--- SOURCE DATA Enclosed Below ---

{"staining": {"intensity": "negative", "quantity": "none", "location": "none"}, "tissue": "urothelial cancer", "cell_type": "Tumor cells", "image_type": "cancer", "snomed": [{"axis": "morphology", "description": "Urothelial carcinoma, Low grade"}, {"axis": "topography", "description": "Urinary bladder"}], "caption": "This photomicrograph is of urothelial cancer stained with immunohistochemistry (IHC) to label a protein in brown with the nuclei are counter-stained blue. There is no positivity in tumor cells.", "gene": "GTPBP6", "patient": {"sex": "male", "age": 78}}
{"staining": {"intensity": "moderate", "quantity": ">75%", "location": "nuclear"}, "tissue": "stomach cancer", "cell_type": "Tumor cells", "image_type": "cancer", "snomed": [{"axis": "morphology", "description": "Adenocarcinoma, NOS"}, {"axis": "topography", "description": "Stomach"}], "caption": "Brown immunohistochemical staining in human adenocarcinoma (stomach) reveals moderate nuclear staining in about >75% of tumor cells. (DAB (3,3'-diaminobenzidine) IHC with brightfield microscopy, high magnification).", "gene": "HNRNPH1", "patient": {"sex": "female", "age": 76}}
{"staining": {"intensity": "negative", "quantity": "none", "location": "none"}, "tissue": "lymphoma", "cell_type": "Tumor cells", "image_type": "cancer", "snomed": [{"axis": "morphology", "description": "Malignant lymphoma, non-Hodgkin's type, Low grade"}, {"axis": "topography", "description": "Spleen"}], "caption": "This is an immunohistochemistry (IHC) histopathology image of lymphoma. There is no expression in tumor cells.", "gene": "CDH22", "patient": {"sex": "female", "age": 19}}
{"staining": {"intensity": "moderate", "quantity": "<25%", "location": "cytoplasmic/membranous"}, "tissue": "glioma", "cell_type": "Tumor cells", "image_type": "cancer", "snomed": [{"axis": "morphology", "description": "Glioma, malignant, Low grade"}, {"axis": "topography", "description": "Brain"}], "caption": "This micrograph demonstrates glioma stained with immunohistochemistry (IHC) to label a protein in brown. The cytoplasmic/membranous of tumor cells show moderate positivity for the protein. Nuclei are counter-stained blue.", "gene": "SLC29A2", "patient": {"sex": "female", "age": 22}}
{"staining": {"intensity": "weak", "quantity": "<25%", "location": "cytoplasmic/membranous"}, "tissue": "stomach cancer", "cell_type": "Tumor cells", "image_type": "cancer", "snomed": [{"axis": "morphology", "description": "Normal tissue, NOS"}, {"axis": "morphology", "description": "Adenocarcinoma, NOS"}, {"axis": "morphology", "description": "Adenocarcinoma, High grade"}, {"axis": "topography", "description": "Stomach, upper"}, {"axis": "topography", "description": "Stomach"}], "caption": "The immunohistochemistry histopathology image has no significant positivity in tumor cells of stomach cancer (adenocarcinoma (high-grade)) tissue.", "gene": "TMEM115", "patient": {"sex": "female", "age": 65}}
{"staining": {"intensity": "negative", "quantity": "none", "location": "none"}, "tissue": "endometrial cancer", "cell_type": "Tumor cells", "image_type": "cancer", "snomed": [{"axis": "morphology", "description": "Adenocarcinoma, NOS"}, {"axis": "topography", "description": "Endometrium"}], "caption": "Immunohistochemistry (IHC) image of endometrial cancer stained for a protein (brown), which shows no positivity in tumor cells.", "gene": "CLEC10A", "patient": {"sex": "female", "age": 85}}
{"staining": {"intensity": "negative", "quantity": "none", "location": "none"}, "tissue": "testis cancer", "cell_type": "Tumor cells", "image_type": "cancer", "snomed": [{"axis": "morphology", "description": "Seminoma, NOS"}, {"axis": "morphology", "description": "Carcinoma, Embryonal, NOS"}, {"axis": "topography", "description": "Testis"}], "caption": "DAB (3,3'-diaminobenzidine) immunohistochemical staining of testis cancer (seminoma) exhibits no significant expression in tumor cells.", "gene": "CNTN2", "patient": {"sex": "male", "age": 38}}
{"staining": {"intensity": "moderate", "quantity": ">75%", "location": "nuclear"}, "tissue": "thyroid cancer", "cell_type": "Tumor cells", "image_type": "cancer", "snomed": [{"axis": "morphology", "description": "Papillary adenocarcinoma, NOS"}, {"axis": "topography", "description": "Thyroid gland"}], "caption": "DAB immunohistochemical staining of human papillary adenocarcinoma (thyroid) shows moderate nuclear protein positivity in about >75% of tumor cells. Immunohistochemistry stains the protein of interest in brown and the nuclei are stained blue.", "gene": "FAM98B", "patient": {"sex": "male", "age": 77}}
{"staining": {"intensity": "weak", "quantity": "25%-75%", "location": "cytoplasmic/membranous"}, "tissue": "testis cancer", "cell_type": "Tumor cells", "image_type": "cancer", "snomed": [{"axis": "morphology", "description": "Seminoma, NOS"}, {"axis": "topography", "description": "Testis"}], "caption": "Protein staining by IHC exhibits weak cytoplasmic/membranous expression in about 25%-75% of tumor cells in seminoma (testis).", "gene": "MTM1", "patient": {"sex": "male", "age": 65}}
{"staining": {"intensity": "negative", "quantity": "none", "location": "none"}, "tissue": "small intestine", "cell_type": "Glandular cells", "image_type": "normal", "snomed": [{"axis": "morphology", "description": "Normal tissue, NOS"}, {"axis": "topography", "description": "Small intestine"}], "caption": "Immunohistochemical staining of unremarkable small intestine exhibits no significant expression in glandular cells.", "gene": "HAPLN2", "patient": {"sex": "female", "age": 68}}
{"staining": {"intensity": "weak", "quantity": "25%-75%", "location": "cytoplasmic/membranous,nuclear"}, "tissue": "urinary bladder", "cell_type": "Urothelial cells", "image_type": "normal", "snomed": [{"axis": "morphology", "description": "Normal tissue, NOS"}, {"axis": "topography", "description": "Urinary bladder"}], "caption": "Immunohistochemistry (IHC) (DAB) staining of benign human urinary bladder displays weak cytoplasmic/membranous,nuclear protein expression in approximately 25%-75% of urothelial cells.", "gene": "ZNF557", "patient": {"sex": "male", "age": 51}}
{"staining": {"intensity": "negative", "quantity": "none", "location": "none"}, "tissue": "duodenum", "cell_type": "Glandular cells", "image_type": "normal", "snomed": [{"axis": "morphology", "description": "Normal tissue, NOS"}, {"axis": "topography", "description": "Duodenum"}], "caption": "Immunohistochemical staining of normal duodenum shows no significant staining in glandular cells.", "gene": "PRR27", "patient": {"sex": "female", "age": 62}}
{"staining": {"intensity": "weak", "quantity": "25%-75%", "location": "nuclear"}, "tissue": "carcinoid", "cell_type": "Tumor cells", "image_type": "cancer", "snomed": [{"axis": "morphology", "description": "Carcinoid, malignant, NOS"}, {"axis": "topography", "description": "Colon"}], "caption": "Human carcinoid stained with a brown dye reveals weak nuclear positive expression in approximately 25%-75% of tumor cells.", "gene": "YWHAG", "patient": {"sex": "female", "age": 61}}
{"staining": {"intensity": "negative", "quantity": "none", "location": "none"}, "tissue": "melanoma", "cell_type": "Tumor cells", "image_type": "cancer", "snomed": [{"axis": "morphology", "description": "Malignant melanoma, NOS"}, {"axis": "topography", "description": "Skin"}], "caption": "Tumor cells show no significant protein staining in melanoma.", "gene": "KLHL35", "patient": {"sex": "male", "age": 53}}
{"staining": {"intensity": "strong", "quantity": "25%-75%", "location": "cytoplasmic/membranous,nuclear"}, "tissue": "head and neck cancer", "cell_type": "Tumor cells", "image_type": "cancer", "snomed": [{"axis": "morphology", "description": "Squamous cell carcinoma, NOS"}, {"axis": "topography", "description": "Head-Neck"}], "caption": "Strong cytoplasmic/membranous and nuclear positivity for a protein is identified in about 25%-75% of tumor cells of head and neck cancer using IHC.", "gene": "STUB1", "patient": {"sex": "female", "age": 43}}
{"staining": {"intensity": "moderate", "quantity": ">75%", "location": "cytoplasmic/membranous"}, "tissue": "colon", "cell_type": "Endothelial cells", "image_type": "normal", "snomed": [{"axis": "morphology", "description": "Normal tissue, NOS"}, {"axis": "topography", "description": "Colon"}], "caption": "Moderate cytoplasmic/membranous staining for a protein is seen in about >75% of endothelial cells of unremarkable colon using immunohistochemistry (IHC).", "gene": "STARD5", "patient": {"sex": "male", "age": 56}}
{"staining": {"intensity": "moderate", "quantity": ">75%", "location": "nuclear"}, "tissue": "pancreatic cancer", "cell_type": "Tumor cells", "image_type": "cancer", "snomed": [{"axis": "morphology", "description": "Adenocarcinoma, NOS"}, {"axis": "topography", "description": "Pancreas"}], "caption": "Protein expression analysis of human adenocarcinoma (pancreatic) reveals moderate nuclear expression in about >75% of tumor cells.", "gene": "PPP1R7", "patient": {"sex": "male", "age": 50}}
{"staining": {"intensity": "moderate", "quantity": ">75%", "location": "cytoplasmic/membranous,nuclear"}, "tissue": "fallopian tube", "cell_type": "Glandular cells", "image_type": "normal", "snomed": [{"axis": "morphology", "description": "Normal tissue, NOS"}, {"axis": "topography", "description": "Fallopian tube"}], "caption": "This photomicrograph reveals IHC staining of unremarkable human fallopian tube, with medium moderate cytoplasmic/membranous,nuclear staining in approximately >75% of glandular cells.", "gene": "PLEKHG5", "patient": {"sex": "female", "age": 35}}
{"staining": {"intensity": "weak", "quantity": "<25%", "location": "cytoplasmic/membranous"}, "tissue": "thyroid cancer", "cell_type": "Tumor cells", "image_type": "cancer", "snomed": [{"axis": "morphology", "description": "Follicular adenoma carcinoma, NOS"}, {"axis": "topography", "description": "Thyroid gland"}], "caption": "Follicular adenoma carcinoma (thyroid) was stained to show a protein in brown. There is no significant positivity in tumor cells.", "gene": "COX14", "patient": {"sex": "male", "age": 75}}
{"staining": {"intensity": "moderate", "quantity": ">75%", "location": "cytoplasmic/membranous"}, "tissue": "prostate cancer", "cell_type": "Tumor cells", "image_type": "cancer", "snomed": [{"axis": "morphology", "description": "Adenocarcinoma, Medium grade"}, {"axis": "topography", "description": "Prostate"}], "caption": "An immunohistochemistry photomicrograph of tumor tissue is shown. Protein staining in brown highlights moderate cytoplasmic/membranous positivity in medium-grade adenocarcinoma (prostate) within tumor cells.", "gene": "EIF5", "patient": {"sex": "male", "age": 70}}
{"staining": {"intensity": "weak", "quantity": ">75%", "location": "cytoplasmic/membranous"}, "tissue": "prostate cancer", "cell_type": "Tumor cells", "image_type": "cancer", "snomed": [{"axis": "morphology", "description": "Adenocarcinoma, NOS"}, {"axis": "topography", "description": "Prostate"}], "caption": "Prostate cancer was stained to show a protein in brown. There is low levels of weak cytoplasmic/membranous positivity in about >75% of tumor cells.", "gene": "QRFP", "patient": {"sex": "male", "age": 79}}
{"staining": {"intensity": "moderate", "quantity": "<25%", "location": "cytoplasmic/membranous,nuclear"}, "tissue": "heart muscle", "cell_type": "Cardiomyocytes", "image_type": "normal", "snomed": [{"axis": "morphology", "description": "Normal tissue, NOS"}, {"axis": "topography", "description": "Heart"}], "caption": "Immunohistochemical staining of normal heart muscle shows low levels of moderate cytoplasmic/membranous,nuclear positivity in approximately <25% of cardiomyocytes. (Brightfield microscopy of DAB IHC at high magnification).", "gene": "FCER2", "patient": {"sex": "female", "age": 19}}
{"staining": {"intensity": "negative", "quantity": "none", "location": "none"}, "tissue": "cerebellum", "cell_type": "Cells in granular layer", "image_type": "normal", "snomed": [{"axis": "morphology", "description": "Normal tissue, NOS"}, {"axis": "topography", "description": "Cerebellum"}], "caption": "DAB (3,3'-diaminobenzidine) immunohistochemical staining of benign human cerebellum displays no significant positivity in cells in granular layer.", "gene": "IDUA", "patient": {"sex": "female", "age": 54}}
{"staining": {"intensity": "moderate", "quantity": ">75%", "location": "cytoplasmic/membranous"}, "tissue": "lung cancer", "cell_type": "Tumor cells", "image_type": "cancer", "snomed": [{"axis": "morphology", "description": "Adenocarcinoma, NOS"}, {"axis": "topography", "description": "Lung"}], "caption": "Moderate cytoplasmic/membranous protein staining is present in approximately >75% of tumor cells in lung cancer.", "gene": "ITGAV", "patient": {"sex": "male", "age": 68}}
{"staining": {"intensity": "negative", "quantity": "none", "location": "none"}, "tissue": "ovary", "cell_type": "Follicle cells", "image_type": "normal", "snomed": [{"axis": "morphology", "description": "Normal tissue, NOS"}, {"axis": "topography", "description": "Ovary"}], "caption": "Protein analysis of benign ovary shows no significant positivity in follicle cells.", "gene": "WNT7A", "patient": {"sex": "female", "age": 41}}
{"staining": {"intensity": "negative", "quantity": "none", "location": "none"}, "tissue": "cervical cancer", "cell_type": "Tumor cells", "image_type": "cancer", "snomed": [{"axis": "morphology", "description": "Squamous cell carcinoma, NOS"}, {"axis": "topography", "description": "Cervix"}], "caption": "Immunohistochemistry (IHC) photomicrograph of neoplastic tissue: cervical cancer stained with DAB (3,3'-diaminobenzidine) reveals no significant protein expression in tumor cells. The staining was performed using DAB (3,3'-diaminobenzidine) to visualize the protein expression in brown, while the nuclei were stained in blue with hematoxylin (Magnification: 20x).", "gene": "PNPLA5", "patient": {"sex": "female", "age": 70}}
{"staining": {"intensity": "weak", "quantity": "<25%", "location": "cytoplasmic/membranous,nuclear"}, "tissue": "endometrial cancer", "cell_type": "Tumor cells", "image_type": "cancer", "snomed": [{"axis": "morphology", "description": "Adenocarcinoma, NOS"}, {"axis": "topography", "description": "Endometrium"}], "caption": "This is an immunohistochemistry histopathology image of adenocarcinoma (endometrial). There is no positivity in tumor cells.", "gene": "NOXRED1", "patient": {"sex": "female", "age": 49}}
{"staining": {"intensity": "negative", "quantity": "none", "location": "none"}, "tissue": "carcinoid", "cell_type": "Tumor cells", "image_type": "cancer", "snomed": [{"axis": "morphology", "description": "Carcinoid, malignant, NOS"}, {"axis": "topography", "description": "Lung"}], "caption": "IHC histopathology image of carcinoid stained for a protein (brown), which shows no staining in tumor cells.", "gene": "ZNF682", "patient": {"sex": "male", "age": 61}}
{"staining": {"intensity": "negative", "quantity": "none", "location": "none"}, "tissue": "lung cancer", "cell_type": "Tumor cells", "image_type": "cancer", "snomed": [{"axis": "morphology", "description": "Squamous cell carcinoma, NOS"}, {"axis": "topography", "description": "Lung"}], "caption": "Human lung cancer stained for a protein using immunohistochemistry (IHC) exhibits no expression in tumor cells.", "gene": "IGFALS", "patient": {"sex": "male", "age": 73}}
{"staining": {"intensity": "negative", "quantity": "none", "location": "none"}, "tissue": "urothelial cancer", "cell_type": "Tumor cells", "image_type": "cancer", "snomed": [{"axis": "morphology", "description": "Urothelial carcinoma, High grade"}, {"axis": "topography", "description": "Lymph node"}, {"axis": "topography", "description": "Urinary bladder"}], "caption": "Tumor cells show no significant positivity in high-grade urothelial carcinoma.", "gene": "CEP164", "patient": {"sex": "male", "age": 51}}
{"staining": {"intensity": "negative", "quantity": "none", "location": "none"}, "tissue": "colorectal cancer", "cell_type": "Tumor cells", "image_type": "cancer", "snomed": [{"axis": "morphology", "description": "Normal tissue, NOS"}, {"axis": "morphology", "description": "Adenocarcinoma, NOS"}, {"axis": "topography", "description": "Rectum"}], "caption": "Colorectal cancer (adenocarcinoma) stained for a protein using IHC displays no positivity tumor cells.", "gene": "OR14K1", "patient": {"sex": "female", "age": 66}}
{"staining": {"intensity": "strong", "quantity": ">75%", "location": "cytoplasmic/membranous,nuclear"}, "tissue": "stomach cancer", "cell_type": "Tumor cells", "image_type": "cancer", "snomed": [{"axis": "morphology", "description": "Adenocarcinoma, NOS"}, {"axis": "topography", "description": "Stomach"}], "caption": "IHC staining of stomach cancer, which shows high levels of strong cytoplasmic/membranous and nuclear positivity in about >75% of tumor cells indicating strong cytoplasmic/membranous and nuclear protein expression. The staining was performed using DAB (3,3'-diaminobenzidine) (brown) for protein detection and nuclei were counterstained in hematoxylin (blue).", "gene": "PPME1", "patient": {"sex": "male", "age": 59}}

--- End of Enclosed SOURCE DATA ---

§ EXERCISE REQUIREMENTS
Up to and including the line with "immunohistochemical staining in", repeat the data exactly, starting from its first line; nothing else belongs in the response.

§ EXERCISE RESULT
{"staining": {"intensity": "negative", "quantity": "none", "location": "none"}, "tissue": "urothelial cancer", "cell_type": "Tumor cells", "image_type": "cancer", "snomed": [{"axis": "morphology", "description": "Urothelial carcinoma, Low grade"}, {"axis": "topography", "description": "Urinary bladder"}], "caption": "This photomicrograph is of urothelial cancer stained with immunohistochemistry (IHC) to label a protein in brown with the nuclei are counter-stained blue. There is no positivity in tumor cells.", "gene": "GTPBP6", "patient": {"sex": "male", "age": 78}}
{"staining": {"intensity": "moderate", "quantity": ">75%", "location": "nuclear"}, "tissue": "stomach cancer", "cell_type": "Tumor cells", "image_type": "cancer", "snomed": [{"axis": "morphology", "description": "Adenocarcinoma, NOS"}, {"axis": "topography", "description": "Stomach"}], "caption": "Brown immunohistochemical staining in human adenocarcinoma (stomach) reveals moderate nuclear staining in about >75% of tumor cells. (DAB (3,3'-diaminobenzidine) IHC with brightfield microscopy, high magnification).", "gene": "HNRNPH1", "patient": {"sex": "female", "age": 76}}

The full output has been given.